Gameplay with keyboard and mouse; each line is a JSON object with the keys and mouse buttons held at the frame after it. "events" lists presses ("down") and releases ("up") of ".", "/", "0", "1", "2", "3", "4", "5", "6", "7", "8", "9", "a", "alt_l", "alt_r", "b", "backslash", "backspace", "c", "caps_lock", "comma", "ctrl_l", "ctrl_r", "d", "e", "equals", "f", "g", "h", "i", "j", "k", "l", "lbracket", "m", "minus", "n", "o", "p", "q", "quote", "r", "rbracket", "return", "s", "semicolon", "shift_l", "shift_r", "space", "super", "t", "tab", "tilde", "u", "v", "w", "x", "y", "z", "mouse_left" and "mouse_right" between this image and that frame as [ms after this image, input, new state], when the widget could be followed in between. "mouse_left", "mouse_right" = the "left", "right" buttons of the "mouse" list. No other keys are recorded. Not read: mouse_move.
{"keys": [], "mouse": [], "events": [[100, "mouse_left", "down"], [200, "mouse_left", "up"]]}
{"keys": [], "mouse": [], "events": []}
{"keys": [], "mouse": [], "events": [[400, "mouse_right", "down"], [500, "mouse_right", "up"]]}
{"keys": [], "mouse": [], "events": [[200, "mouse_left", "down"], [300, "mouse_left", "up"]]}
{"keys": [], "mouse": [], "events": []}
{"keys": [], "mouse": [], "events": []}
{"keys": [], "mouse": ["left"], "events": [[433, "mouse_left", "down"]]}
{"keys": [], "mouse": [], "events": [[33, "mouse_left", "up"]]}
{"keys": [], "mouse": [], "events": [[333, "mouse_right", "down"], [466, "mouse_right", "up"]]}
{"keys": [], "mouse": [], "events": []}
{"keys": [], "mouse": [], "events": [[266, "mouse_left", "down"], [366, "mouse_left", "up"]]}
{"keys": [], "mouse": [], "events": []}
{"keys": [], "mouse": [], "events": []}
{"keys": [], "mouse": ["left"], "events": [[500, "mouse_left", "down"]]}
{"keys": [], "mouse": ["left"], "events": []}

YOUR OBJECTIVE: Return the entries above exactly as they were written.

TASK RESPONSE:
Gameplay with keyboard and mouse; each line is a JSON object with the keys and mouse buttons held at the frame after it. "events" lists presses ("down") and releases ("up") of ".", "/", "0", "1", "2", "3", "4", "5", "6", "7", "8", "9", "a", "alt_l", "alt_r", "b", "backslash", "backspace", "c", "caps_lock", "comma", "ctrl_l", "ctrl_r", "d", "e", "equals", "f", "g", "h", "i", "j", "k", "l", "lbracket", "m", "minus", "n", "o", "p", "q", "quote", "r", "rbracket", "return", "s", "semicolon", "shift_l", "shift_r", "space", "super", "t", "tab", "tilde", "u", "v", "w", "x", "y", "z", "mouse_left" and "mouse_right" between this image and that frame as [ms after this image, input, new state], when the widget could be followed in between. "mouse_left", "mouse_right" = the "left", "right" buttons of the "mouse" list. No other keys are recorded. Not read: mouse_move.
{"keys": [], "mouse": [], "events": [[100, "mouse_left", "down"], [200, "mouse_left", "up"]]}
{"keys": [], "mouse": [], "events": []}
{"keys": [], "mouse": [], "events": [[400, "mouse_right", "down"], [500, "mouse_right", "up"]]}
{"keys": [], "mouse": [], "events": [[200, "mouse_left", "down"], [300, "mouse_left", "up"]]}
{"keys": [], "mouse": [], "events": []}
{"keys": [], "mouse": [], "events": []}
{"keys": [], "mouse": ["left"], "events": [[433, "mouse_left", "down"]]}
{"keys": [], "mouse": [], "events": [[33, "mouse_left", "up"]]}
{"keys": [], "mouse": [], "events": [[333, "mouse_right", "down"], [466, "mouse_right", "up"]]}
{"keys": [], "mouse": [], "events": []}
{"keys": [], "mouse": [], "events": [[266, "mouse_left", "down"], [366, "mouse_left", "up"]]}
{"keys": [], "mouse": [], "events": []}
{"keys": [], "mouse": [], "events": []}
{"keys": [], "mouse": ["left"], "events": [[500, "mouse_left", "down"]]}
{"keys": [], "mouse": ["left"], "events": []}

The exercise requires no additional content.